The Blueberry Smoothie Bowl is a refreshing and antioxidant-rich treat, perfect for breakfast or a healthy snack. Its creamy texture and vibrant purple hue come from a blend of sweet blueberries and wholesome ingredients. Topped with crunchy granola, coconut flakes, superfood chia seeds, and tangy goji berries, this smoothie bowl is a feast for the eyes and the taste buds. Packed with nutrients, it’s a delicious way to fuel your day and satisfy your cravings for something both tasty and nourishing. Let’s create this vibrant and wholesome bowl!
Preparation time ⏰:
Total Time: 10 minutes
Number of Portions 🍽:
Serves 1
Ingredients:
For the Smoothie bowl Base:
- 1 cup frozen blueberries
- 1/2 frozen banana
- 1/2 cup unsweetened almond milk (or any preferred milk)

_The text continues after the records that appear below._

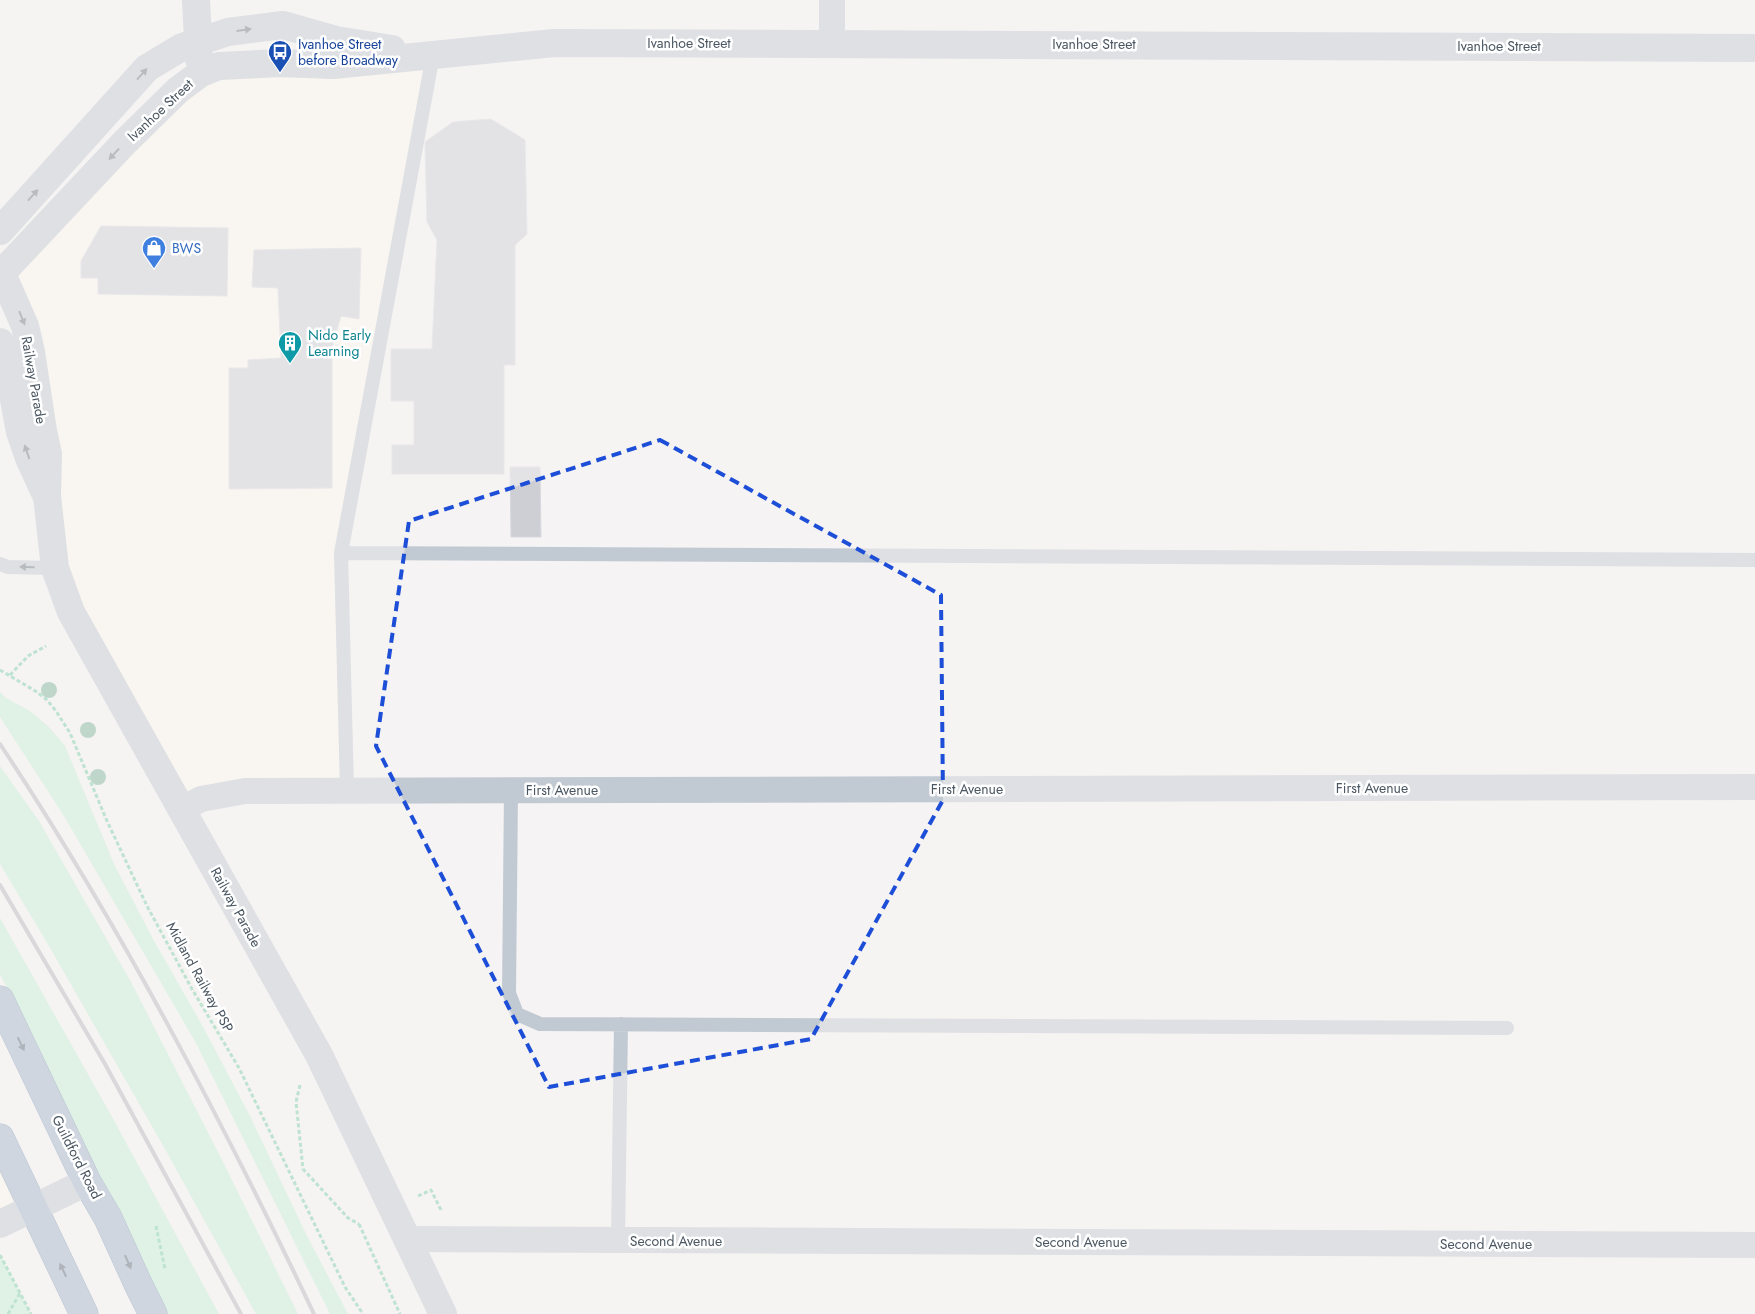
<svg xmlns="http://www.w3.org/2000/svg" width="1755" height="1314" font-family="Jost,sans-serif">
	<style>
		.commercial { fill: #fdf9ef }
		.green { fill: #c3f1d5 }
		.building { fill: #cdcfd5; stroke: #d7d9de }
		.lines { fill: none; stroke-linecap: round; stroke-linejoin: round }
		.trunk-casing { stroke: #7690ad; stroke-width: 29 }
		.path { stroke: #7ad0a6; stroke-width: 3; stroke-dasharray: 4 2.5; stroke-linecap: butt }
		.service { stroke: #c1cad2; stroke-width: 14 }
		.minor { stroke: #c1cad2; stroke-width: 26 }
		.tertiary { stroke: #c1cad2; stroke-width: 28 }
		.trunk { stroke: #9fb4c9; stroke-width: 28 }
		.rail { stroke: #b5b8bd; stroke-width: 4 }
		.tree { fill: #7bb799 }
		.oneway { fill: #6e7983 }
		.oneway2 { fill: #5b6976 }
		.marked { fill: none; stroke: #1d4ed8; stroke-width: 4; stroke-dasharray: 10 6; stroke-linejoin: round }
		.labels { text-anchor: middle; stroke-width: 5; stroke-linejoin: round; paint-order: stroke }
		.street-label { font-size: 14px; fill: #4a5661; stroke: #fff }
		.transit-label { font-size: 14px; fill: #164399; stroke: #fff; text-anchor: start }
		.shop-label { font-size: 14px; fill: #366cbe; stroke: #fff; text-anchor: start }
		.culture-label { font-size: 14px; fill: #0d838f; stroke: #fff; text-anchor: start }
	</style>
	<rect width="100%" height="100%" fill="#f5f3f3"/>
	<path class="commercial" d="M433,55L341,553L347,790L182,809L79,628L10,289L33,240L201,73Z
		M0,1138L34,1207L0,1224Z"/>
	<path class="green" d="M0,692L6,698L30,711L49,727L65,746L114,864L153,939L202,1025L250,1116L306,1234L348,1314H330L196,1043L64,816L0,717Z
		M0,766L39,821L131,982L221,1158L298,1314H256L165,1149L49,946L0,864Z
		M0,918L111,1115L219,1314H166L0,974Z
		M0,1255L31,1314H0Z"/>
	<path class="building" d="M491,119L525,140L527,234L515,245V365H504V474H392V445H414V401H391V349H432L437,240L427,222L425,142L453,122Z
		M101,226L228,228L227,296L98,294V278H81V261Z
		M361,248L359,319L341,316L332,347V488L229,489V368H248V360L281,358L278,288L252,287L254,250Z
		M510,467H540L541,537H511Z"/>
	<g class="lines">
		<g class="trunk-casing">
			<path id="trunk" d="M0,1000L87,1182L108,1218L139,1286L153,1314
				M0,1138L84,1314"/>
		</g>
		<path class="path" d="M0,670L37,692L47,700L56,711L70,733L107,821L147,906L192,989L239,1068L345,1287L363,1314
			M10,675L28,656L46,646
			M300,1085L296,1102L303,1169L348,1218L359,1224
			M418,1196L431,1190L441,1210
			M359,1224L400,1314
			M156,1226L165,1269
			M0,1255L31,1314
			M8,1314L20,1293"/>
		<path class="service" d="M341,553L1755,560
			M0,564L8,567L55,568
			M347,790L341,553L433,55
			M511,791L509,993L517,1014L540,1024L1507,1028
			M618,1240L621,1024"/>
		<path class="minor" d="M832,0V43
			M182,809L201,799L245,791L1755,787
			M406,1239L1755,1245"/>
		<path class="tertiary" d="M196,0L199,59
			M0,231L147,68L182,47L228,32L283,25L336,40L392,49
			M0,269L25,326L31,352L43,431L48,454L47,496L55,568L71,612L319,1055L443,1314
			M0,275L124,143L178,90L201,73L219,66L280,63L333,65L554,43L1755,48
			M0,342L11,383L20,432L29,458L45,493
			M0,1224L87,1182"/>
		<use href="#trunk" class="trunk"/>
		<path class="rail" d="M0,744C120,925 221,1118 314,1314
			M0,885L105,1064L241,1314"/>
	</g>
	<g class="tree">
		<circle cx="49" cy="690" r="8"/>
		<circle cx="88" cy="730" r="8"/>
		<circle cx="98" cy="777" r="8"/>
	</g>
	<defs><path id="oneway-solid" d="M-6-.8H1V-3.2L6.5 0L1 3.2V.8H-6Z" transform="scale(1.25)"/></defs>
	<g class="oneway">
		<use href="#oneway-solid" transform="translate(244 30) rotate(-8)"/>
		<use href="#oneway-solid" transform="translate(142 74) rotate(-48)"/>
		<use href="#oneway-solid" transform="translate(114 154) rotate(133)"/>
		<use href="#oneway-solid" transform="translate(33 195) rotate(-48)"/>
		<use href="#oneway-solid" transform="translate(22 318) rotate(68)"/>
		<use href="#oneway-solid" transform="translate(27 452) rotate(-109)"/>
		<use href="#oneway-solid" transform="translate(27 567) rotate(-179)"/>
	</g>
	<g class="oneway2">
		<use href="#oneway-solid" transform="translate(21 1044) rotate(64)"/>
		<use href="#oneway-solid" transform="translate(128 1262) rotate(66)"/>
		<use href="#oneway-solid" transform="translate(63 1270) rotate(-115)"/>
	</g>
	<path d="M0 0H1755V1314H0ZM660,440L941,595L943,800L811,1039L549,1087L376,746L409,521Z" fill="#f5f3f3" fill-opacity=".55" fill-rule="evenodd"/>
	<path class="marked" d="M660,440L941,595L943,800L811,1039L549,1087L376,746L409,521Z"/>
	<defs>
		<g id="bus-pin" transform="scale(1.25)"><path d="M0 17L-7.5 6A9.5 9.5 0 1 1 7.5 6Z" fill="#1a4fb4" stroke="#fff"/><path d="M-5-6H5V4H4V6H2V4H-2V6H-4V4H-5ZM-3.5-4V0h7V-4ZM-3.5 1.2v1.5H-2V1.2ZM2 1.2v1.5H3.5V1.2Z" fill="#fff"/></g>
		<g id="shop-pin" transform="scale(1.25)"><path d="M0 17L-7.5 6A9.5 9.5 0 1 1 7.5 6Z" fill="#3f7fe0" stroke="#fff"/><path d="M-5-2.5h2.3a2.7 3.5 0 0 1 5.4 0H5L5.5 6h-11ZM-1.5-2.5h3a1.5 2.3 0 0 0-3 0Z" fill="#fff"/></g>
		<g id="building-pin" transform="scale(1.25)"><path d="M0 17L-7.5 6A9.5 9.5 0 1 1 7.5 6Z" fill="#0f9aa8" stroke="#fff"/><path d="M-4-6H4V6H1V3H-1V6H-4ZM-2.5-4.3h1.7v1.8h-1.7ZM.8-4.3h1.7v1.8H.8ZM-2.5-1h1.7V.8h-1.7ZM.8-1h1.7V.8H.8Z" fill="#fff"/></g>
	</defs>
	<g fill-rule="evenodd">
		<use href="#bus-pin" x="280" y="52"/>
		<use href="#shop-pin" x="154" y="248"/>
		<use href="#building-pin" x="290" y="343"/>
	</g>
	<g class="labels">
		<g class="street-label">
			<text x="689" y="48">Ivanhoe Street</text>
			<text x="1094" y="49">Ivanhoe Street</text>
			<text x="1499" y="51">Ivanhoe Street</text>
			<text transform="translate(160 110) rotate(-43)" y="5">Ivanhoe Street</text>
			<text transform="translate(34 380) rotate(80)" y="5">Railway Parade</text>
			<text x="1372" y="793">First Avenue</text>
			<text x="967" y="794">First Avenue</text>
			<text x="562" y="795">First Avenue</text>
			<text transform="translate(236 907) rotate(61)" y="5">Railway Parade</text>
			<text transform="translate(200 977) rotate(61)" y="5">Midland Railway PSP</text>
			<text transform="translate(77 1157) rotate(63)" y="5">Guildford Road</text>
			<text x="676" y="1246">Second Avenue</text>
			<text x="1081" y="1247">Second Avenue</text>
			<text x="1486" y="1249">Second Avenue</text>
		</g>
		<g class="transit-label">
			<text x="298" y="49">Ivanhoe Street<tspan x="298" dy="16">before Broadway</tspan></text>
		</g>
		<g class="shop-label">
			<text x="172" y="253">BWS</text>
		</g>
		<g class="culture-label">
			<text x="308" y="340">Nido Early<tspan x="308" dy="16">Learning</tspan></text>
		</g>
	</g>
</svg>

- 1/4 cup Greek yogurt or coconut yogurt (optional, for extra creaminess)
- 1 tablespoon honey or maple syrup (optional, for sweetness)
For the Toppings:
- 1 kiwi
- few blueberries
- few strawberries
- 1 teaspoon coconut flakes
- 1 teaspoon crispy oatmeals
Nutritional Information (per serving):
Calories: 230 kcal
Protein: 4g
Fat: 7g
Carbohydrates: 42g
Note: These values are approximate and may vary depending on portion sizes and specific brands of ingredients used.
Instructions:
Prepare the smoothie bowl base:
- In a blender, combine frozen blueberries, frozen banana, almond milk, yogurt (if using), and honey or maple syrup. Blend until smooth and creamy. If the mixture is too thick, add a little more milk to reach your desired consistency.
Pour the smoothie:
- Pour it into a bowl, smoothing out the surface with the back of a spoon.
Add the Toppings to smoothie bowl:
- Arrange the oat flakes, coconut flakes and fruits on top of the smoothie in a decorative pattern or scatter them evenly.
Serve smoothie bowl Immediately:
- Enjoy your Blueberry Super Bowl.
Serving Tip 💡:
For an extra layer of flavor, sprinkle a pinch of cinnamon or drizzle a little almond butter over the bowl.